Source records:
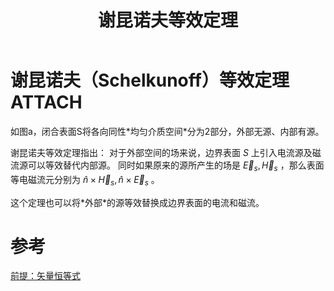 #+title: 谢昆诺夫等效定理
#+roam_tags: 
#+roam_alias: 

* 谢昆诺夫（Schelkunoff）等效定理 :ATTACH:
:PROPERTIES:
:ID:       e9f527fc-f47a-4b0d-b7c3-a427e025f32b
:END:

[[attachment:_20210627_211344screenshot.png]]
如图a，闭合表面S将各向同性*均匀介质空间*分为2部分，外部无源、内部有源。

谢昆诺夫等效定理指出：
对于外部空间的场来说，边界表面 \(S\) 上引入电流源及磁流源可以等效替代内部源。
同时如果原来的源所产生的场是 \(\vec{E}_s,\vec{H}_s\) ，那么表面等电磁流元分别为 \(\hat{n}\times \vec{H}_s,\hat{n}\times \vec{E}_s\) 。

这个定理也可以将*外部*的源等效替换成边界表面的电流和磁流。

* 参考
[[file:~/org_notebooks/roam/public/20210417224217-菲涅尔_基尔霍夫标量衍射公式的推导.org::*前提：矢量恒等式][前提：矢量恒等式]]
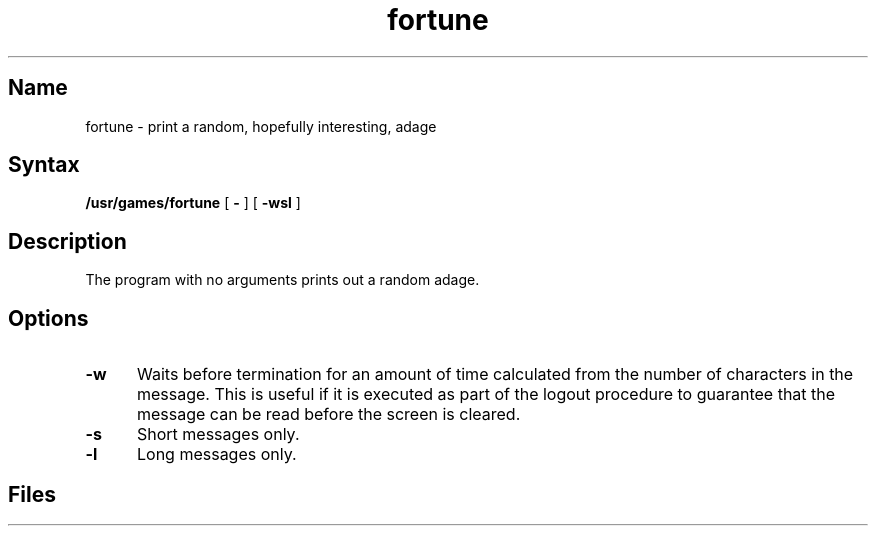 .TH fortune 6 "" "" Unsupported
.SH Name
fortune \- print a random, hopefully interesting, adage
.SH Syntax
.B /usr/games/fortune
[
.B \-
] [
.B \-wsl
]
..[ file ]
.SH Description
.NXR "fortune command"
.NXA "fortune command" "ching command"
The 
.PN fortune
program with no arguments prints out a random adage. 
.SH Options
.PP
.TP 5
.B \-w
Waits before termination
for an amount of time calculated from the number of characters in the message.
This is useful if it is executed as part of the logout procedure
to guarantee that the message can be read before the screen is cleared.
.TP 5
.B \-s
Short messages only.
.TP 5
.B \-l
Long messages only.
.\".PP
.\"..The user may specify a file of adages.
.\"..This file must be created by strfile(6),
.\"..and be given by the user as
.\"...it file.
.\"..Only one such file may be named,
.\"..subsequent ones are ignored.
.SH Files
.PN /usr/games/lib/fortunes.dat
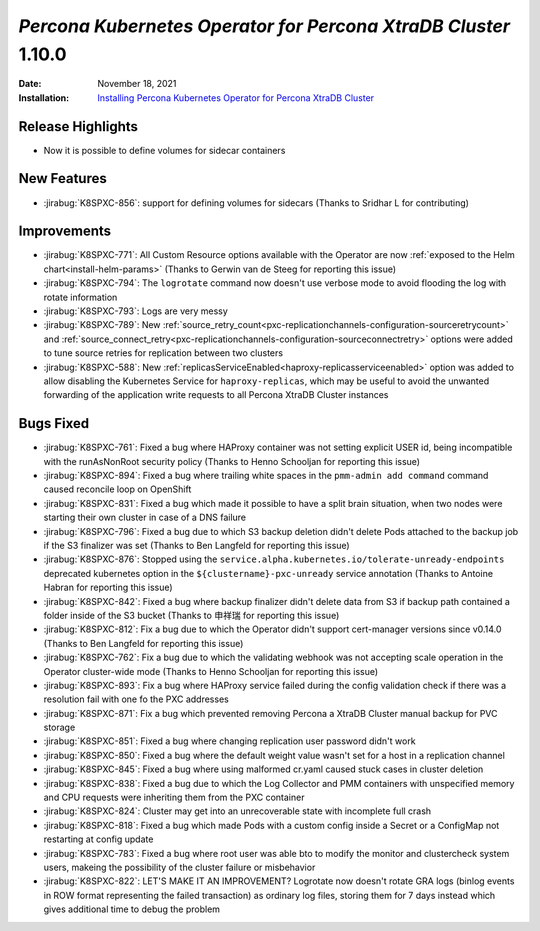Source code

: .. _K8SPXC-1.10.0:

================================================================================
*Percona Kubernetes Operator for Percona XtraDB Cluster* 1.10.0
================================================================================

:Date: November 18, 2021
:Installation: `Installing Percona Kubernetes Operator for Percona XtraDB Cluster <https://www.percona.com/doc/kubernetes-operator-for-pxc/index.html#quickstart-guides>`_

Release Highlights
================================================================================

* Now it is possible to define volumes for sidecar containers

New Features
================================================================================

* :jirabug:`K8SPXC-856`: support for defining volumes for sidecars (Thanks to Sridhar L for contributing)

Improvements
================================================================================

* :jirabug:`K8SPXC-771`: All Custom Resource options available with the Operator are now :ref:`exposed to the Helm chart<install-helm-params>` (Thanks to Gerwin van de Steeg for reporting this issue)
* :jirabug:`K8SPXC-794`: The ``logrotate`` command now doesn't use verbose mode to avoid flooding the log with rotate information
* :jirabug:`K8SPXC-793`: Logs are very messy
* :jirabug:`K8SPXC-789`: New :ref:`source_retry_count<pxc-replicationchannels-configuration-sourceretrycount>` and :ref:`source_connect_retry<pxc-replicationchannels-configuration-sourceconnectretry>` options were added to tune source retries for replication between two clusters
* :jirabug:`K8SPXC-588`: New :ref:`replicasServiceEnabled<haproxy-replicasserviceenabled>` option was added to allow disabling the Kubernetes Service for ``haproxy-replicas``, which may be useful to avoid the unwanted forwarding of the application write requests to all Percona XtraDB Cluster instances

Bugs Fixed
================================================================================

* :jirabug:`K8SPXC-761`: Fixed a bug where HAProxy container was not setting explicit USER id, being incompatible with the runAsNonRoot security policy (Thanks to Henno Schooljan for reporting this issue)
* :jirabug:`K8SPXC-894`: Fixed a bug where trailing white spaces in the ``pmm-admin add command`` command caused reconcile loop on OpenShift
* :jirabug:`K8SPXC-831`: Fixed a bug which made it possible to have a split brain situation, when two nodes were starting their own cluster in case of a DNS failure
* :jirabug:`K8SPXC-796`: Fixed a bug due to which S3 backup deletion didn't delete Pods attached to the backup job if the S3 finalizer was set (Thanks to Ben Langfeld for reporting this issue)
* :jirabug:`K8SPXC-876`: Stopped using the ``service.alpha.kubernetes.io/tolerate-unready-endpoints`` deprecated kubernetes option in the ``${clustername}-pxc-unready`` service annotation (Thanks to Antoine Habran for reporting this issue)
* :jirabug:`K8SPXC-842`: Fixed a bug where backup finalizer didn't delete data from S3 if backup path contained a folder inside of the S3 bucket (Thanks to 申祥瑞 for reporting this issue)
* :jirabug:`K8SPXC-812`: Fix a bug due to which the Operator didn't support cert-manager versions since v0.14.0 (Thanks to Ben Langfeld for reporting this issue)
* :jirabug:`K8SPXC-762`: Fix a bug due to which the validating webhook was not accepting scale operation in the Operator cluster-wide mode (Thanks to Henno Schooljan for reporting this issue)
* :jirabug:`K8SPXC-893`: Fix a bug where HAProxy service failed during the config validation check if there was a resolution fail with one fo the PXC addresses
* :jirabug:`K8SPXC-871`: Fix a bug which prevented removing Percona a XtraDB Cluster manual backup for PVC storage
* :jirabug:`K8SPXC-851`: Fixed a bug where changing replication user password didn't work
* :jirabug:`K8SPXC-850`: Fixed a bug where the default weight value wasn't set for a host in a replication channel
* :jirabug:`K8SPXC-845`: Fixed a bug where using malformed cr.yaml caused stuck cases in cluster deletion
* :jirabug:`K8SPXC-838`: Fixed a bug due to which the Log Collector and PMM containers with unspecified memory and CPU requests were inheriting them from the PXC container
* :jirabug:`K8SPXC-824`: Cluster may get into an unrecoverable state with incomplete full crash
* :jirabug:`K8SPXC-818`: Fixed a bug which made Pods with a custom config inside a Secret or a ConfigMap not restarting at config update
* :jirabug:`K8SPXC-783`: Fixed a bug where root user was able bto to modify the monitor and clustercheck system users, makeing the possibility of the cluster failure or misbehavior
* :jirabug:`K8SPXC-822`: LET'S MAKE IT AN IMPROVEMENT? Logrotate now doesn't rotate GRA logs (binlog events in ROW format representing the failed transaction) as ordinary log files, storing them for 7 days instead which gives additional time to debug the problem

Exercise prompt: Go through the records above, find each line with the string "containers", and copy it.

Exercise result:
* Now it is possible to define volumes for sidecar containers
* :jirabug:`K8SPXC-838`: Fixed a bug due to which the Log Collector and PMM containers with unspecified memory and CPU requests were inheriting them from the PXC container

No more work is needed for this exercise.